== Material for the task ==

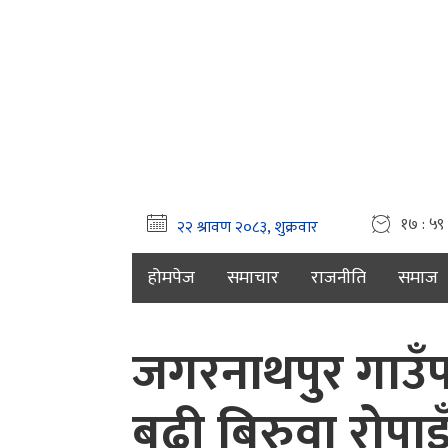
१७ : ५९ 
होमपेज
समाचार
राजनीति
समाज
जगरनाथपुर गाउँप
बढी बिरुवा रोपाइँ,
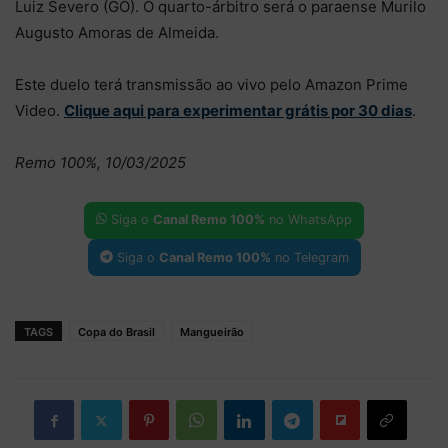
Luiz Severo (GO). O quarto-árbitro será o paraense Murilo
Augusto Amoras de Almeida.
Este duelo terá transmissão ao vivo pelo Amazon Prime
Video.
Clique aqui para experimentar grátis por 30 dias
.
Remo 100%, 10/03/2025
Siga o
Canal Remo 100%
no WhatsApp
Siga o
Canal Remo 100%
no Telegram
TAGS
Copa do Brasil
Mangueirão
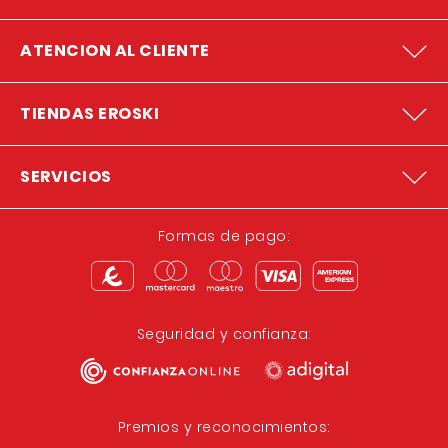
ATENCION AL CLIENTE
TIENDAS EROSKI
SERVICIOS
Formas de pago:
Seguridad y confianza:
Premios y reconocimientos:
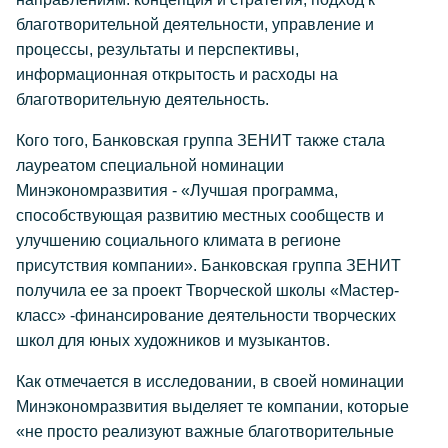
благотворительной деятельности, управление и
процессы, результаты и перспективы,
информационная открытость и расходы на
благотворительную деятельность.
Кого того, Банковская группа ЗЕНИТ также стала
лауреатом специальной номинации
Минэкономразвития - «Лучшая программа,
способствующая развитию местных сообществ и
улучшению социального климата в регионе
присутствия компании». Банковская группа ЗЕНИТ
получила ее за проект Творческой школы «Мастер-
класс» -финансирование деятельности творческих
школ для юных художников и музыкантов.
Как отмечается в исследовании, в своей номинации
Минэкономразвития выделяет те компании, которые
«не просто реализуют важные благотворительные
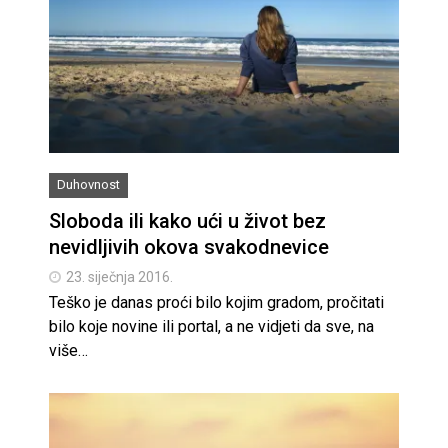
Duhovnost
Sloboda ili kako ući u život bez
nevidljivih okova svakodnevice
23. siječnja 2016.
Teško je danas proći bilo kojim gradom, pročitati
bilo koje novine ili portal, a ne vidjeti da sve, na
više…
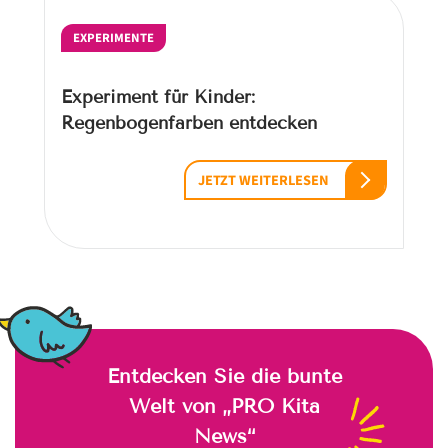
EXPERIMENTE
Experiment für Kinder:
Regenbogenfarben entdecken
JETZT WEITERLESEN
Entdecken Sie die bunte
Welt von „PRO Kita
News“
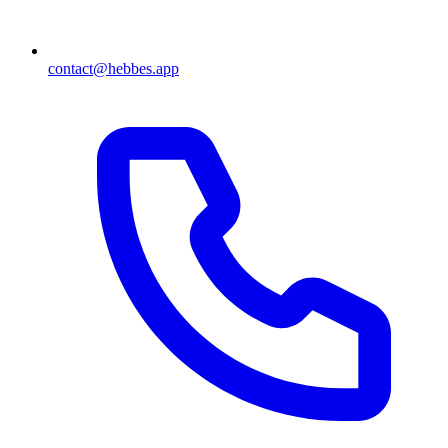
contact@hebbes.app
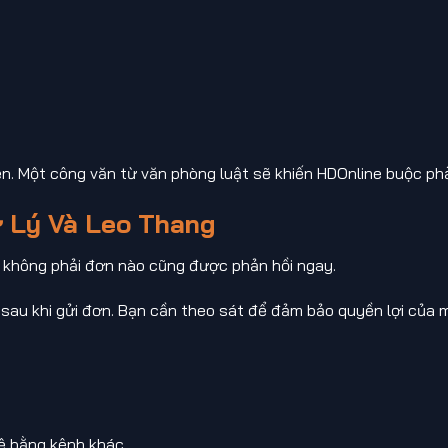
ện. Một công văn từ văn phòng luật sẽ khiến HDOnline buộc phả
ử Lý Và Leo Thang
 vì không phải đơn nào cũng được phản hồi ngay.
 sau khi gửi đơn. Bạn cần theo sát để đảm bảo quyền lợi của m
hệ bằng kênh khác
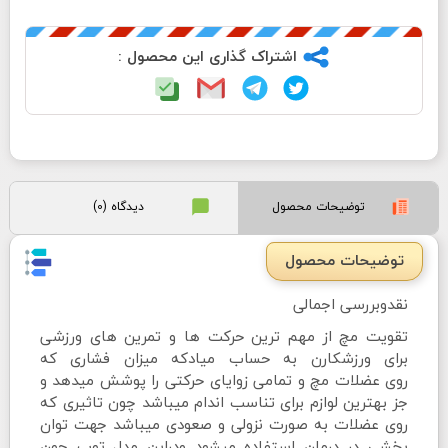
اشتراک گذاری این محصول :
توضیحات محصول
دیدگاه (0)
توضیحات محصول
نقدوبررسی اجمالی
تقویت مچ از مهم ترین حرکت ها و تمرین های ورزشی
برای ورزشکارن به حساب میادکه میزان فشاری که
روی عضلات مچ و تمامی زوایای حرکتی را پوشش میدهد و
جز بهترین لوازم برای تناسب اندام میباشد چون تاثیری که
روی عضلات به صورت نزولی و صعودی میباشد جهت توان
بخشی در درمان استفاده میشود ودراین مدل توپ چون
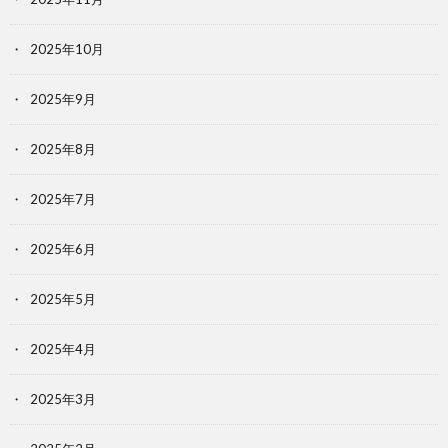
2025年10月
2025年9月
2025年8月
2025年7月
2025年6月
2025年5月
2025年4月
2025年3月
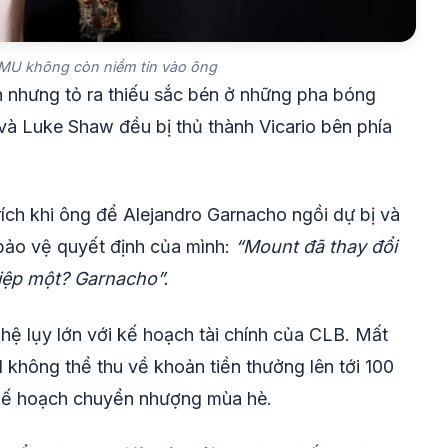
 MU không còn niềm tin vào ông
n nhưng tỏ ra thiếu sắc bén ở những pha bóng
và Luke Shaw đều bị thủ thành Vicario bên phía
rích khi ông để Alejandro Garnacho ngồi dự bị và
bảo vệ quyết định của mình:
“Mount đã thay đổi
 hiệp một? Garnacho”.
 hệ lụy lớn với kế hoạch tài chính của CLB. Mất
hông thể thu về khoản tiền thưởng lên tới 100
i kế hoạch chuyển nhượng mùa hè.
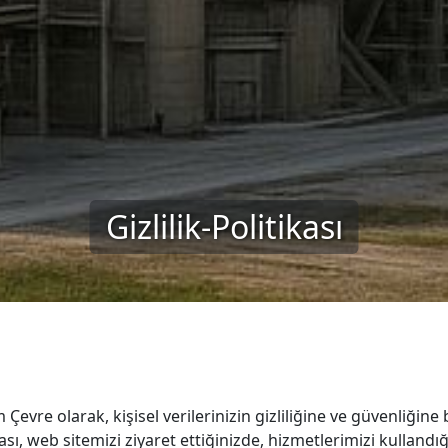
Gizlilik-Politikası
Çevre olarak, kişisel verilerinizin gizliliğine ve güvenliğin
kası, web sitemizi ziyaret ettiğinizde, hizmetlerimizi kullandı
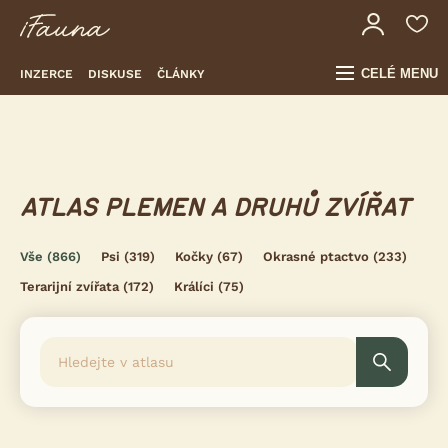
CELÉ MENU
INZERCE
DISKUSE
ČLÁNKY
ATLAS PLEMEN A DRUHŮ ZVÍŘAT
Vše
(866)
Psi
(319)
Kočky
(67)
Okrasné ptactvo
(233)
Terarijní zvířata
(172)
Králíci
(75)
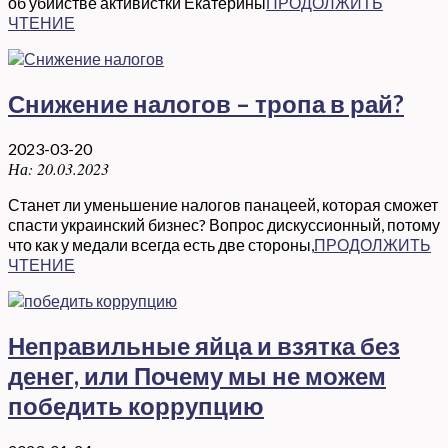
об убийстве активистки Екатерины
ПРОДОЛЖИТЬ
ЧТЕНИЕ
Снижение налогов – тропа в рай?
2023-03-20
На:
20.03.2023
Станет ли уменьшение налогов панацеей, которая сможет
спасти украинский бизнес? Вопрос дискуссионный, потому
что как у медали всегда есть две стороны,
ПРОДОЛЖИТЬ
ЧТЕНИЕ
Неправильные яйца и взятка без
денег, или Почему мы не можем
победить коррупцию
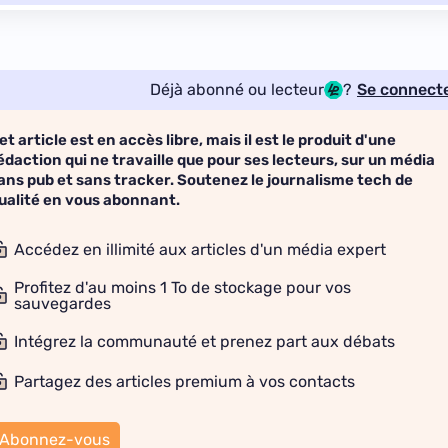
Déjà abonné ou lecteur
?
Se connect
et article est en accès libre, mais il est le produit d'une
édaction qui ne travaille que pour ses lecteurs, sur un média
ans pub et sans tracker. Soutenez le journalisme tech de
ualité en vous abonnant.
Accédez en illimité aux articles d'un média expert
Profitez d'au moins 1 To de stockage pour vos
sauvegardes
Intégrez la communauté et prenez part aux débats
Partagez des articles premium à vos contacts
Abonnez-vous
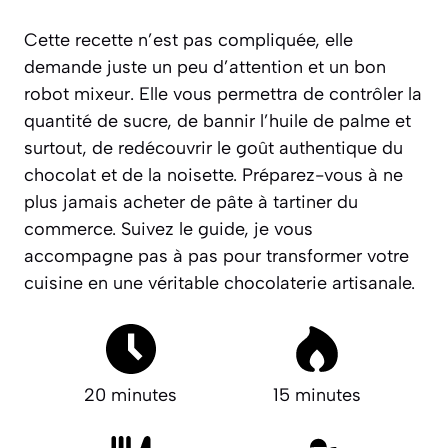
Cette recette n’est pas compliquée, elle
demande juste un peu d’attention et un bon
robot mixeur. Elle vous permettra de contrôler la
quantité de sucre, de bannir l’huile de palme et
surtout, de redécouvrir le goût authentique du
chocolat et de la noisette. Préparez-vous à ne
plus jamais acheter de pâte à tartiner du
commerce. Suivez le guide, je vous
accompagne pas à pas pour transformer votre
cuisine en une véritable chocolaterie artisanale.
20 minutes
15 minutes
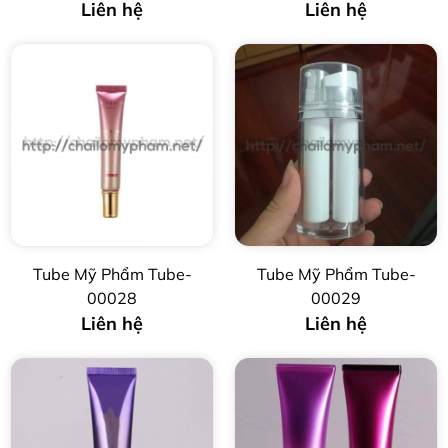
Liên hệ
Liên hệ
Tube Mỹ Phẩm Tube-
Tube Mỹ Phẩm Tube-
00028
00029
Liên hệ
Liên hệ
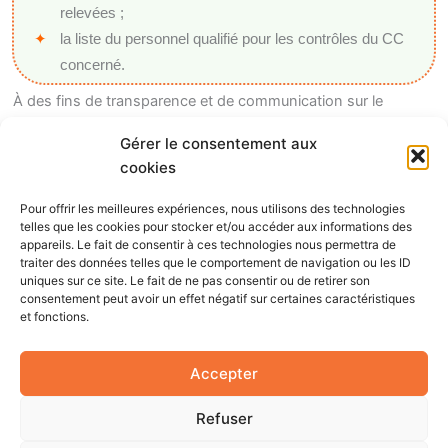
relevées ;
la liste du personnel qualifié pour les contrôles du CC
concerné.
À des fins de transparence et de communication sur le
système régional de qualité différenciée, l’OCI agréé publie,
Gérer le consentement aux
par cahier des charges, la liste des noms et localités des
cookies
opérateurs sous son contrôle.
Pour offrir les meilleures expériences, nous utilisons des technologies
Enfin, l’OCI agréé donne libre accès à toute personne de
telles que les cookies pour stocker et/ou accéder aux informations des
l’Administration à ses locaux et aux documents et fournit toute
appareils. Le fait de consentir à ces technologies nous permettra de
traiter des données telles que le comportement de navigation ou les ID
information demandée.
uniques sur ce site. Le fait de ne pas consentir ou de retirer son
consentement peut avoir un effet négatif sur certaines caractéristiques
et fonctions.
Copyright © 2026 AgriLabel | Propulsé par
Thème
WordPress Astra
Accepter
Refuser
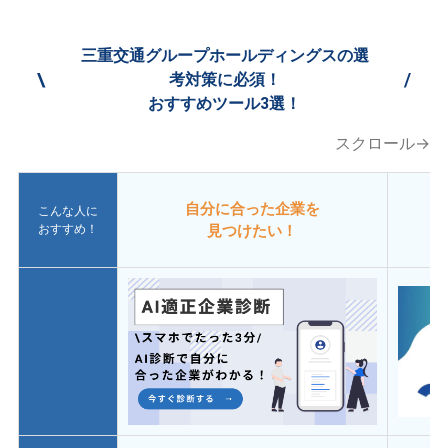
三重交通グループホールディングスの選
\
/
考対策に必須！
おすすめツール3選！
スクロール→
自分に合った企業を
こんな人に
おすすめ！
見つけたい！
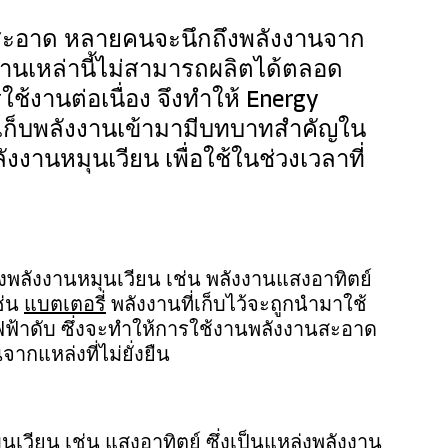
านสะอาด หลายคนจะนึกถึงพลังงานจาก
งงานเหล่านี้ไม่สามารถผลิตได้ตลอด
้งานต่อเนื่อง จึงทำให้ Energy 
บเก็บพลังงานเข้ามามีบทบาทสำคัญใน
งงานหมุนเวียน เพื่อใช้ในช่วงเวลาที่
งพลังงานหมุนเวียน เช่น พลังงานแสงอาทิตย์ 
่น 
แบตเตอรี่
 พลังงานที่เก็บไว้จะถูกนำมาใช้
ไฟฟ้าดับ ซึ่งจะทำให้การใช้งานพลังงานสะอาด
ากแหล่งที่ไม่ยั่งยืน
นเวียน เช่น แสงอาทิตย์ ซึ่งเป็นแหล่งพลังงาน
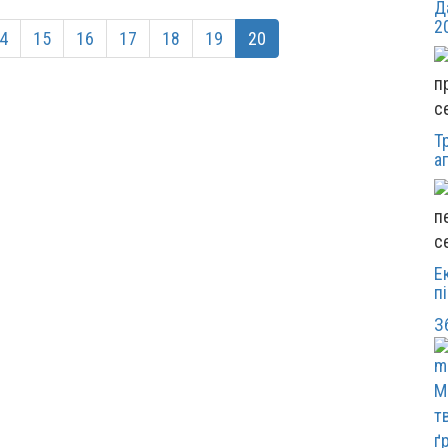
Д
2
4
15
16
17
18
19
20
с
Т
а
с
Е
п
З
М
т
ґ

===

Retype the lines in the records from the one containing "об убийстве активистки Екатерины" through the one containing "победить коррупцию", character for character.

* Solved exercise *
об убийстве активистки Екатерины
ПРОДОЛЖИТЬ
ЧТЕНИЕ
Снижение налогов – тропа в рай?
2023-03-20
На:
20.03.2023
Станет ли уменьшение налогов панацеей, которая сможет
спасти украинский бизнес? Вопрос дискуссионный, потому
что как у медали всегда есть две стороны,
ПРОДОЛЖИТЬ
ЧТЕНИЕ
Неправильные яйца и взятка без
денег, или Почему мы не можем
победить коррупцию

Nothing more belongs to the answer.